Review Windows 10 : Ayo Move On

Review Windows 10 : Ayo Move On

Sebelum mengakhiri tahun 2015 ini saya akan memberikan sedikit review tentang windows 10 yang sudah saya pakai beberapa bulan terakhir ini. Windows 10 yang saya pakai adalah versi windows 10 home karena update dari windows 8.1 home.
Windows 10 bisa didapat dengan cara update dari windows update ataupun dengan cara install iso. Pertemuan saya dengan windows 10 ini bermula saat saya melakukan surfing di sub-forum pada sebuah website forum terkenal. Dan, waktu ini ingin mencari informasi tentang modifikasi windows 8 tidak sengaja saya menemukan thread official windows 10, beruntunglah saya.
Baiklah langsung saja review saya tentang Windows 10 (home).

Booting

Pertama dalam segi booting atau dari saat dia mulai kecepatannya luar biasa tidak perlu nunggu loading seperti windows 7 ataupun windows 8, saat selesai logo pembuka (logo brand laptop) kita langsung disuguhkan dengan lockscreen windows 10 (saya pakai lock). Kecepatannya saya acungkan jempol kaki sama tangan, mengagumkan.

Start Menu

Kedua, saat kita sudah memasuki halaman utama (setelah lock) kita dijumpai dengan tampilan fresh ala-ala modern saat ini. Yang mana saat kita memakai windows 8 kita tidak menemukan button start menu seperti windows 7. Tetapi di Windows 10 button start menu dimunculkan lagi tetapi dipoles dengan gaya metro windows 8.
Tapi, saya sering menemukan bugs yang mana start menu sangat lambat dibuka entah itu karena spek laptop saya yang memori Ram cuma 2Gb atau memang berat, bahkan lebih berat lagi jika “Cortana” diaktifkan. Laptop saya sering bunyi menandakan memori ram penuh (mungkin).

Cortana

Ketiga, membahas tentang asisten yang satu ini cukup sulit karena saya tidak menemukan keistimewaan sepeti microsoft unggul-unggulkan. Dan, pada point 2 sudah saya jelaskan bahwa laptop saya sering bunyi saat cortana ini diaktifkan.
Saat menggunakan cortana (dulu) saat mencoba memberikan perintah seperti “open explore”, dan hasilnya 40% berhasil. Entah karena speak bahasa inggris saya yang kurang atau memang cortana masih seperti “bayi” yang masih perlu banyak menyimpan suara didatabase cortana. entahlah.

Notification

Keempat, pada segi notifikasi. Notifikasi pada windows 10 ini seperti halnya status barnya Os Android, ya meskipun tidak bisa menghilangkan notifikasi dengan cuma “menggeser” tetapi bisa menggunakan tombol clear all di notifkasi tersebut.
Tapi, notifikasi windows 10 ini saya rasa seperti angin lalu saja, saya tidak mengerti maksud dari notification tersebut. Sepertinya microsoft harus belajar banyak dengan android karena meski orang awam sekalipun hanya dengan 1-2 hari sudah mengerti notificationnya tapi windows 10 ? ya, saya rasa tidak. Dan juga, notificationnya sering tidak muncul saat saya mencoba melihatnya seperti halnya start menu saat ada “cortana”.

Tampilan Layar

Kelima, kenapa saya membahas ini soal segi tampilan ini terakhir, karena saya rasa tampilan dari segi explore sama seperti windows 8 tapi icon-iconnya saja seperti berbeda (sedikit). Tidak terlalu istimewa sih, tapi cukup oke.

Lain-lain

Lain-lainnya sama saja seperti windows sebelumnya tidak ada berbedanya, tapi meski seperti itu tetap saja saya lebih memilih windows 10 daripada windows sebelemnya.

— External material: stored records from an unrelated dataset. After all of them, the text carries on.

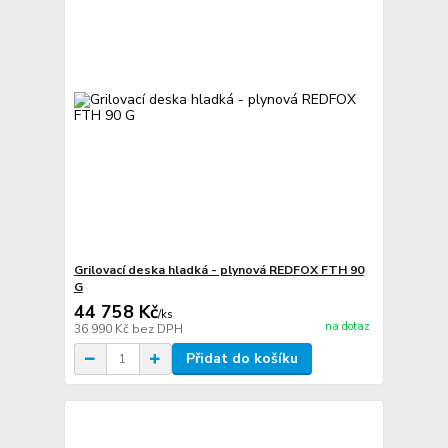
Grilovací deska hladká - plynová REDFOX FTH 90
G
44 758 Kč
/
ks
na dotaz
36 990 Kč
bez DPH
Přidat do košíku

Itulah sedikit review tentang windows 10 ala pemula belajar, meskipun versi home saja windows 10 tetap perfect dari windows 8 ataupun windows 7. Jadi, kawan tak perlu lagi ragu-ragu untuk upgrade ke windows 10. Kawan bisa meupgrade dengan windows update atapun file iso yang didownload dari website resmi microsoft untuk menghargai usaha mereka. Salam dan Terima Kasih.